Exercise prompt
Reproduce the text of every item below character for character, keeping each line break where it falls.

Given data
********************

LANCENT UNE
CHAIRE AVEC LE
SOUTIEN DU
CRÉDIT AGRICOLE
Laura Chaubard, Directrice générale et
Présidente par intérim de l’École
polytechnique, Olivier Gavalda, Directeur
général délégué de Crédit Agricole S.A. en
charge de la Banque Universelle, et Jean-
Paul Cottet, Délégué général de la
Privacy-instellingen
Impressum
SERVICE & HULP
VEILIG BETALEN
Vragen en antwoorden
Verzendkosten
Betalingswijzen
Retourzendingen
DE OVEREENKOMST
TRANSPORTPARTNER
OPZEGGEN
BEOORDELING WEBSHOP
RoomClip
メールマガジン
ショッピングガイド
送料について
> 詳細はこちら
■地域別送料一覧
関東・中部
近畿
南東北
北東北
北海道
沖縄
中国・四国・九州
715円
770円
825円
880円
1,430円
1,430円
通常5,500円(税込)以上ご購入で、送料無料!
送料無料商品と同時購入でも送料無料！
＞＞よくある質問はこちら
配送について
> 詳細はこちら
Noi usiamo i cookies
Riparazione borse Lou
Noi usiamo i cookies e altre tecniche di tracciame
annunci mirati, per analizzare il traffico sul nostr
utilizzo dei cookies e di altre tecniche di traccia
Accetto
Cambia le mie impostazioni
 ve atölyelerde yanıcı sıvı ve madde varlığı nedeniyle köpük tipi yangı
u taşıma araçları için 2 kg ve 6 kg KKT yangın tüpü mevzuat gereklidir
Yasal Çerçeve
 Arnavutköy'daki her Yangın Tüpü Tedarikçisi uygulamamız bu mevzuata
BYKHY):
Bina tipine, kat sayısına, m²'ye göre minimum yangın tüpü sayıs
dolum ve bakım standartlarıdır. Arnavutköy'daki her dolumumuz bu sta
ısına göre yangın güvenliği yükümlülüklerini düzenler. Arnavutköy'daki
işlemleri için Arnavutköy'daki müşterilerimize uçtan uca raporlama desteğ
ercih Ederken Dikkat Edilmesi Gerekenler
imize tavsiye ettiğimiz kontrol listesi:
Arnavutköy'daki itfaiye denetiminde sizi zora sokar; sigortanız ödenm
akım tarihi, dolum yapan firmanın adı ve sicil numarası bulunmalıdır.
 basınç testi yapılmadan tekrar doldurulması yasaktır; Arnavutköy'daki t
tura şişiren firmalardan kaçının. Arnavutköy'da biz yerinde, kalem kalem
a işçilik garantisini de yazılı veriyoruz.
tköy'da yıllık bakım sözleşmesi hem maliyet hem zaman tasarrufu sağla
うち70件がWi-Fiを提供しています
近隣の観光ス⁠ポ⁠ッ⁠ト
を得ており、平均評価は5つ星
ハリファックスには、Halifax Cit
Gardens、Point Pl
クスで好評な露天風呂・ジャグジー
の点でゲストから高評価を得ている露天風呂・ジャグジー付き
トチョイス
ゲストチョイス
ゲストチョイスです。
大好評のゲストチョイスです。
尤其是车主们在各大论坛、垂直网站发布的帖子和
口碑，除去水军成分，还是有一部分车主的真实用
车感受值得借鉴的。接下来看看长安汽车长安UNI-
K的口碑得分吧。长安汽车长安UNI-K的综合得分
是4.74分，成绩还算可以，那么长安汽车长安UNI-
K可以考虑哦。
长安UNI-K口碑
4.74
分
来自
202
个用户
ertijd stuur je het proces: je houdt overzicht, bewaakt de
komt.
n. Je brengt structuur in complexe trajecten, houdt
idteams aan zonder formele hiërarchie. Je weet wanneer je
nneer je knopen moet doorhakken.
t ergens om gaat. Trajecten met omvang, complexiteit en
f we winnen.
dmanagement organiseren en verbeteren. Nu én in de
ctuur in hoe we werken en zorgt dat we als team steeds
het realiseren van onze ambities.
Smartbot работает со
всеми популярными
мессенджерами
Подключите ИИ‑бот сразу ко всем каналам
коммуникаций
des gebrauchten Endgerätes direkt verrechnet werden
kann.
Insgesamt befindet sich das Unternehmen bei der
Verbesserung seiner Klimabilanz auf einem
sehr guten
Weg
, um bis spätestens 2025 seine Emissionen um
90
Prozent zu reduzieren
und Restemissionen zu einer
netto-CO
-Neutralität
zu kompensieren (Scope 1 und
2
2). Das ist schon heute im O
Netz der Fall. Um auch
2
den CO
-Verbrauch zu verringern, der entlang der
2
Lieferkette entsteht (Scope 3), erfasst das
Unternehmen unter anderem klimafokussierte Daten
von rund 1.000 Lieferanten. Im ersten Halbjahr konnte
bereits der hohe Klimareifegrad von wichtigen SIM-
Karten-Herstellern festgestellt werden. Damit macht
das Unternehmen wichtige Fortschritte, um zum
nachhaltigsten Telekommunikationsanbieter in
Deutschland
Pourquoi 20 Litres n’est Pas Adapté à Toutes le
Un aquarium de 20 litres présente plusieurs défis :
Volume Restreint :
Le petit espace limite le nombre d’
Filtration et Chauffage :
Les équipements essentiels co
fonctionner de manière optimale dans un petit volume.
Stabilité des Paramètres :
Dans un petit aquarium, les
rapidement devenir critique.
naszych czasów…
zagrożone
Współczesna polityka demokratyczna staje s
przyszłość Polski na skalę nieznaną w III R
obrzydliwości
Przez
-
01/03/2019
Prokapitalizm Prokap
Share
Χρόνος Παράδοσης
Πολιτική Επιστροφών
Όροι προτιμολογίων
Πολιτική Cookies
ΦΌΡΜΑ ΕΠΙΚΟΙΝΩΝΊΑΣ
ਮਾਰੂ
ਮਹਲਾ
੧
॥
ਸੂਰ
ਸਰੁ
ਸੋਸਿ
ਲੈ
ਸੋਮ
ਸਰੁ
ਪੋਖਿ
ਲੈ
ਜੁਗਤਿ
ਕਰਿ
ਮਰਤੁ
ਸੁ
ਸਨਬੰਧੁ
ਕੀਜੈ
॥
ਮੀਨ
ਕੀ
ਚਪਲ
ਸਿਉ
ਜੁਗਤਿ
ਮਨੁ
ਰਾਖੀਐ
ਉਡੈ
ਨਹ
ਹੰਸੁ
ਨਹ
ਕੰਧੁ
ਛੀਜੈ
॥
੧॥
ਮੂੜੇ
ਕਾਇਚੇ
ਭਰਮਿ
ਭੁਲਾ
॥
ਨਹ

********************

Solved exercise
LANCENT UNE
CHAIRE AVEC LE
SOUTIEN DU
CRÉDIT AGRICOLE
Laura Chaubard, Directrice générale et
Présidente par intérim de l’École
polytechnique, Olivier Gavalda, Directeur
général délégué de Crédit Agricole S.A. en
charge de la Banque Universelle, et Jean-
Paul Cottet, Délégué général de la
Privacy-instellingen
Impressum
SERVICE & HULP
VEILIG BETALEN
Vragen en antwoorden
Verzendkosten
Betalingswijzen
Retourzendingen
DE OVEREENKOMST
TRANSPORTPARTNER
OPZEGGEN
BEOORDELING WEBSHOP
RoomClip
メールマガジン
ショッピングガイド
送料について
> 詳細はこちら
■地域別送料一覧
関東・中部
近畿
南東北
北東北
北海道
沖縄
中国・四国・九州
715円
770円
825円
880円
1,430円
1,430円
通常5,500円(税込)以上ご購入で、送料無料!
送料無料商品と同時購入でも送料無料！
＞＞よくある質問はこちら
配送について
> 詳細はこちら
Noi usiamo i cookies
Riparazione borse Lou
Noi usiamo i cookies e altre tecniche di tracciame
annunci mirati, per analizzare il traffico sul nostr
utilizzo dei cookies e di altre tecniche di traccia
Accetto
Cambia le mie impostazioni
 ve atölyelerde yanıcı sıvı ve madde varlığı nedeniyle köpük tipi yangı
u taşıma araçları için 2 kg ve 6 kg KKT yangın tüpü mevzuat gereklidir
Yasal Çerçeve
 Arnavutköy'daki her Yangın Tüpü Tedarikçisi uygulamamız bu mevzuata
BYKHY):
Bina tipine, kat sayısına, m²'ye göre minimum yangın tüpü sayıs
dolum ve bakım standartlarıdır. Arnavutköy'daki her dolumumuz bu sta
ısına göre yangın güvenliği yükümlülüklerini düzenler. Arnavutköy'daki
işlemleri için Arnavutköy'daki müşterilerimize uçtan uca raporlama desteğ
ercih Ederken Dikkat Edilmesi Gerekenler
imize tavsiye ettiğimiz kontrol listesi:
Arnavutköy'daki itfaiye denetiminde sizi zora sokar; sigortanız ödenm
akım tarihi, dolum yapan firmanın adı ve sicil numarası bulunmalıdır.
 basınç testi yapılmadan tekrar doldurulması yasaktır; Arnavutköy'daki t
tura şişiren firmalardan kaçının. Arnavutköy'da biz yerinde, kalem kalem
a işçilik garantisini de yazılı veriyoruz.
tköy'da yıllık bakım sözleşmesi hem maliyet hem zaman tasarrufu sağla
うち70件がWi-Fiを提供しています
近隣の観光ス⁠ポ⁠ッ⁠ト
を得ており、平均評価は5つ星
ハリファックスには、Halifax Cit
Gardens、Point Pl
クスで好評な露天風呂・ジャグジー
の点でゲストから高評価を得ている露天風呂・ジャグジー付き
トチョイス
ゲストチョイス
ゲストチョイスです。
大好評のゲストチョイスです。
尤其是车主们在各大论坛、垂直网站发布的帖子和
口碑，除去水军成分，还是有一部分车主的真实用
车感受值得借鉴的。接下来看看长安汽车长安UNI-
K的口碑得分吧。长安汽车长安UNI-K的综合得分
是4.74分，成绩还算可以，那么长安汽车长安UNI-
K可以考虑哦。
长安UNI-K口碑
4.74
分
来自
202
个用户
ertijd stuur je het proces: je houdt overzicht, bewaakt de
komt.
n. Je brengt structuur in complexe trajecten, houdt
idteams aan zonder formele hiërarchie. Je weet wanneer je
nneer je knopen moet doorhakken.
t ergens om gaat. Trajecten met omvang, complexiteit en
f we winnen.
dmanagement organiseren en verbeteren. Nu én in de
ctuur in hoe we werken en zorgt dat we als team steeds
het realiseren van onze ambities.
Smartbot работает со
всеми популярными
мессенджерами
Подключите ИИ‑бот сразу ко всем каналам
коммуникаций
des gebrauchten Endgerätes direkt verrechnet werden
kann.
Insgesamt befindet sich das Unternehmen bei der
Verbesserung seiner Klimabilanz auf einem
sehr guten
Weg
, um bis spätestens 2025 seine Emissionen um
90
Prozent zu reduzieren
und Restemissionen zu einer
netto-CO
-Neutralität
zu kompensieren (Scope 1 und
2
2). Das ist schon heute im O
Netz der Fall. Um auch
2
den CO
-Verbrauch zu verringern, der entlang der
2
Lieferkette entsteht (Scope 3), erfasst das
Unternehmen unter anderem klimafokussierte Daten
von rund 1.000 Lieferanten. Im ersten Halbjahr konnte
bereits der hohe Klimareifegrad von wichtigen SIM-
Karten-Herstellern festgestellt werden. Damit macht
das Unternehmen wichtige Fortschritte, um zum
nachhaltigsten Telekommunikationsanbieter in
Deutschland
Pourquoi 20 Litres n’est Pas Adapté à Toutes le
Un aquarium de 20 litres présente plusieurs défis :
Volume Restreint :
Le petit espace limite le nombre d’
Filtration et Chauffage :
Les équipements essentiels co
fonctionner de manière optimale dans un petit volume.
Stabilité des Paramètres :
Dans un petit aquarium, les
rapidement devenir critique.
naszych czasów…
zagrożone
Współczesna polityka demokratyczna staje s
przyszłość Polski na skalę nieznaną w III R
obrzydliwości
Przez
-
01/03/2019
Prokapitalizm Prokap
Share
Χρόνος Παράδοσης
Πολιτική Επιστροφών
Όροι προτιμολογίων
Πολιτική Cookies
ΦΌΡΜΑ ΕΠΙΚΟΙΝΩΝΊΑΣ
ਮਾਰੂ
ਮਹਲਾ
੧
॥
ਸੂਰ
ਸਰੁ
ਸੋਸਿ
ਲੈ
ਸੋਮ
ਸਰੁ
ਪੋਖਿ
ਲੈ
ਜੁਗਤਿ
ਕਰਿ
ਮਰਤੁ
ਸੁ
ਸਨਬੰਧੁ
ਕੀਜੈ
॥
ਮੀਨ
ਕੀ
ਚਪਲ
ਸਿਉ
ਜੁਗਤਿ
ਮਨੁ
ਰਾਖੀਐ
ਉਡੈ
ਨਹ
ਹੰਸੁ
ਨਹ
ਕੰਧੁ
ਛੀਜੈ
॥
੧॥
ਮੂੜੇ
ਕਾਇਚੇ
ਭਰਮਿ
ਭੁਲਾ
॥
ਨਹ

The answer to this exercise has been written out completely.